So basically the Rohloff mirrors what the Alfine would give, then throws in one slightly lower gear, the gear at 26 inches and the 106 inch gear. so if Shimano say that 1.5 to 1 is ok then I think Alfine 11 will be the answer.


----------



## Zoiders (14 May 2011)

Gearing it down enough was never a problem, tall gear inches are not really needed with with a rough stuff bike, I certainly don't think you would need a double chainring set up.


----------



## MacB (16 May 2011)

Well, I've decided and wheelset order placed today, obviously I had to go with an entirely different choice to any of the above.

Gone with the Mavic TN719 disc rims again, 36h, Hope ProII on front and Alfine 8 on rear, which I will run with mechs and a double chainring. Also placed the order for the Avid BB7 MTB version, I have a chainset I can use already.

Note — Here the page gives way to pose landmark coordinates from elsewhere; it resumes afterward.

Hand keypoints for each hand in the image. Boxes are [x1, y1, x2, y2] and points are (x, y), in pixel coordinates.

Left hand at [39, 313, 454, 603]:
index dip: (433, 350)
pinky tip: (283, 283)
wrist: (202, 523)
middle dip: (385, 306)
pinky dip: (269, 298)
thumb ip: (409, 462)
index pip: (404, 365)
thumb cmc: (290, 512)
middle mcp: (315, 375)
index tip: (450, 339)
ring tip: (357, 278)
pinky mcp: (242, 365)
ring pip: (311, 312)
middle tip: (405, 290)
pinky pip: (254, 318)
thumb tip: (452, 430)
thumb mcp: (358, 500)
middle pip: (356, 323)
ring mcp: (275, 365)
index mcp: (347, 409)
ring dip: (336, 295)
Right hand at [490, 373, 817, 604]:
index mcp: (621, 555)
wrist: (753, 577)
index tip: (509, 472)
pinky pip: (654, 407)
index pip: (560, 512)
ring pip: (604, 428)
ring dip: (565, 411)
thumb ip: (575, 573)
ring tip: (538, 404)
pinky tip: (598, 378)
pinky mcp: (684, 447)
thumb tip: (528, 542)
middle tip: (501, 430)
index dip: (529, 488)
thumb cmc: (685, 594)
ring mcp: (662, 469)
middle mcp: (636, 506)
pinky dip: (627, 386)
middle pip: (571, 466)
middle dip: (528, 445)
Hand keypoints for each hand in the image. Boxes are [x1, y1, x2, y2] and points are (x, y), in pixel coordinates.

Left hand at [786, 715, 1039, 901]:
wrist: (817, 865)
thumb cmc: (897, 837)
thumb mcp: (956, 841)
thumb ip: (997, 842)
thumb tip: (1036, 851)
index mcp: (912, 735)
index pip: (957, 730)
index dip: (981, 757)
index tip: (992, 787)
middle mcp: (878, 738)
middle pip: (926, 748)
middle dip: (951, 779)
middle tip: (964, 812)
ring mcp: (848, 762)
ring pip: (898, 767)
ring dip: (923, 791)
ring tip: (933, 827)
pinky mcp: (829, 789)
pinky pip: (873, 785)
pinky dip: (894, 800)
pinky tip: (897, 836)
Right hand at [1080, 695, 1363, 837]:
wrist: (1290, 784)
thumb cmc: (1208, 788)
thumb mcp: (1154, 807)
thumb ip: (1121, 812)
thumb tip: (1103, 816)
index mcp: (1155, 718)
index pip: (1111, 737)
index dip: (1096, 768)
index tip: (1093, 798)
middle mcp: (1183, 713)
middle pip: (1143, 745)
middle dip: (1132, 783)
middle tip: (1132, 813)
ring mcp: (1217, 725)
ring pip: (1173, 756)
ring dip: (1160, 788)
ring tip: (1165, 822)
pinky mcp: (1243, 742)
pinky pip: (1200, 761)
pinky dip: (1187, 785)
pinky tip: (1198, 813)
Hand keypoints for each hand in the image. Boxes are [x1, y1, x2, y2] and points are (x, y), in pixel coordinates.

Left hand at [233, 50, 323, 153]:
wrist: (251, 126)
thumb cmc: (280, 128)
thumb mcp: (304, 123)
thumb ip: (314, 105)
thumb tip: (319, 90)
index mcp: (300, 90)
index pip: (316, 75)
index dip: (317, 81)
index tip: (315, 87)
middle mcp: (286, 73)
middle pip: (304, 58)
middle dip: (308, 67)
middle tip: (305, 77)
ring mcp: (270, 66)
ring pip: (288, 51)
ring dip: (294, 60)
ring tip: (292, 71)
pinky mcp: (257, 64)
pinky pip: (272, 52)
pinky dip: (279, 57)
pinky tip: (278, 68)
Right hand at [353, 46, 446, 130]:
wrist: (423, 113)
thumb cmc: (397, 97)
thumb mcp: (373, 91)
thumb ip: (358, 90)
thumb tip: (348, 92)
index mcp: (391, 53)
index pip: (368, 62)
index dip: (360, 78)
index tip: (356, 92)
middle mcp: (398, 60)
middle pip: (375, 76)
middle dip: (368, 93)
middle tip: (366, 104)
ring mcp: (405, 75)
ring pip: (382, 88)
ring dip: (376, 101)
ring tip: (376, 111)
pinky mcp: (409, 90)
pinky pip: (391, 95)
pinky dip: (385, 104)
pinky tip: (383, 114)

Now all I have to decide on is the gearing via rear cog choice....how low, in gear inches, to I need to have?


----------



## Bodhbh (16 May 2011)

Zoiders said:


> Retention in position and the faff of set up more than anything is my doubt with them, I am not sold on standing on an eccentric BB in the attack positon for single track and descents, or giving it some welly from drop offs, it's a weak point I just don't I dont like the look of.



Okay thanks. Yeah, makes sense about standing on it.


----------